Animali e allergie al polline

Alberi in piena fioritura e boccioli che germogliano ovunque, la primavera è al suo culmine e allo stesso modo i pollini sono in pieno fermento. Non siamo però solo noi umani a patire per l’allergia, anche i nostri amici animali possono soffrirne e imparare a riconoscere le prime avvisaglie è molto importante per aiutarli ed evitare che la situazione si aggravi.

I sintomi sono simili a quelli umani: prurito, problemi cutanei, starnuti e problemi alle vie respiratorie. Andiamo a vedere i diversi tipi di polline che possono creare disagio ai nostri amici a quattro zampe.

Animali e allergie: le graminacee

Le graminacee sono piante in grado di nascere anche in aree rocciose e lungo il ciglio della strada; si trovano un po’ ovunque e sono le maggiori responsabili delle allergie. Il loro maggiore periodo di attività cade proprio nei mesi di aprile, maggio e giugno, ma i loro pollini continuano a girare nell’aria per 10 mesi all’anno.

Animali e allergie: le erbe infestanti

Anche le erbe infestanti crescono lungo il ciglio della strada, sul bordo di campi coltivati, e può trovare terreno fertile anche sulla sabbia. Il picco di impollinazione avviene in estate per la maggior parte delle piante appartenenti a questa famiglia, nonostante possano esserci delle eccezioni.
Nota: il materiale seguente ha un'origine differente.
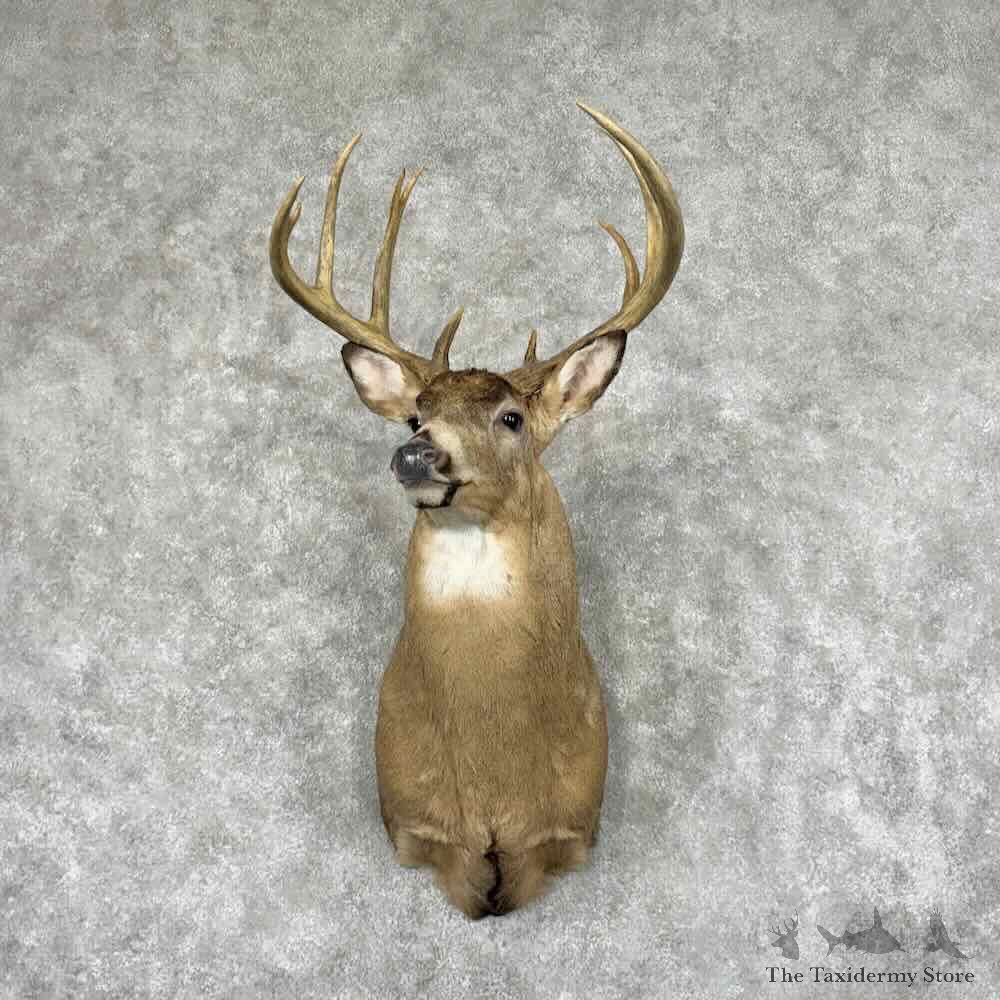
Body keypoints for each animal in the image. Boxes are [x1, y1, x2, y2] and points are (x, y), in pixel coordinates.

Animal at [268, 103, 684, 918]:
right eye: (415, 414)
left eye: (511, 418)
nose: (416, 455)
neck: (494, 780)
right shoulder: (413, 826)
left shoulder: (570, 830)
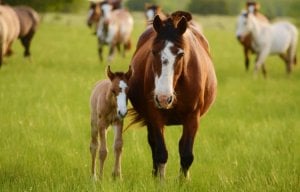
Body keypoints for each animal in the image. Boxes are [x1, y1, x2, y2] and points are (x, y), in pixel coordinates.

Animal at [127, 10, 217, 178]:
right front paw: (159, 180)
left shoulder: (192, 118)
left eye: (181, 54)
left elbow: (186, 155)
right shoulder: (155, 116)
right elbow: (161, 153)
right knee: (153, 145)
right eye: (153, 51)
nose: (163, 98)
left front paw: (183, 181)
Animali e allergie: alberi

Per gli alberi di solito il periodo di impollinazione è breve, e i sintomi di chi soffre di allergia a questi pollini durano meno. L’impollinazione si verifica in concomitanza con la comparsa delle foglie, finendo col passaggio dalla primavera all’estate. Gli alberi che causano la maggior parte delle allergie sono l’olivo e il salice.

Come aiutarli a superare l’allergia

Animali e allergieAntistaminici e cortisonici servono solo ad attenuare i sintomi, senza risolvere in maniera definitiva l’allergia. Potrebbe essere d’aiuto effettuare dei test specifici nelle situazioni più gravi, per individuare gli allergeni ed evitare il più possibile il contatto. È d’obbligo ricordare che alcune razze sono più a rischio di altre, oltre alla presenza di fattori ereditari che possono creare predisposizione alle allergie. I brachicefali (ovvero quelle razze con la mascella più corta del normale, come i Carlini e i Pechinesi), ad esempio, avranno maggiori difficoltà a combattere la sensibilità ai pollini a causa della propria struttura anatomica.

Ci sono comunque alcune accortezze che possiamo prendere per aiutare i nostri compagni a quattro zampe a superare questo periodo primaverile senza farli soffrire:

  • Evitiamo di portarli in aree piene di vegetazione, soprattutto nel periodo di maggiore attività del polline, ovvero le prime e ultime ore del giorno
  • Facciamo cambiare l’aria in casa durante le ore centrali del giorno e della sera
  • Meglio evitare situazioni di esposizione ai pollini, come passeggiare vicino a un prato appena falciato assieme all’animale
  • Allo stesso modo, evitiamo le passeggiate in campagna e le aree verdi nei periodi con maggior presenza di pollini, come le giornate calde, secche e molto ventose
  • Appena tornati a casa laviamo l’animale per eliminare gli allergeni. È bene però non fare i bagno con acqua più di una volta al mese per non rovinare lo strato lipidico della pelle, quindi in questi casi è consigliabile solo spazzolare il pelo e strofinarlo con delle salviette umide apposite.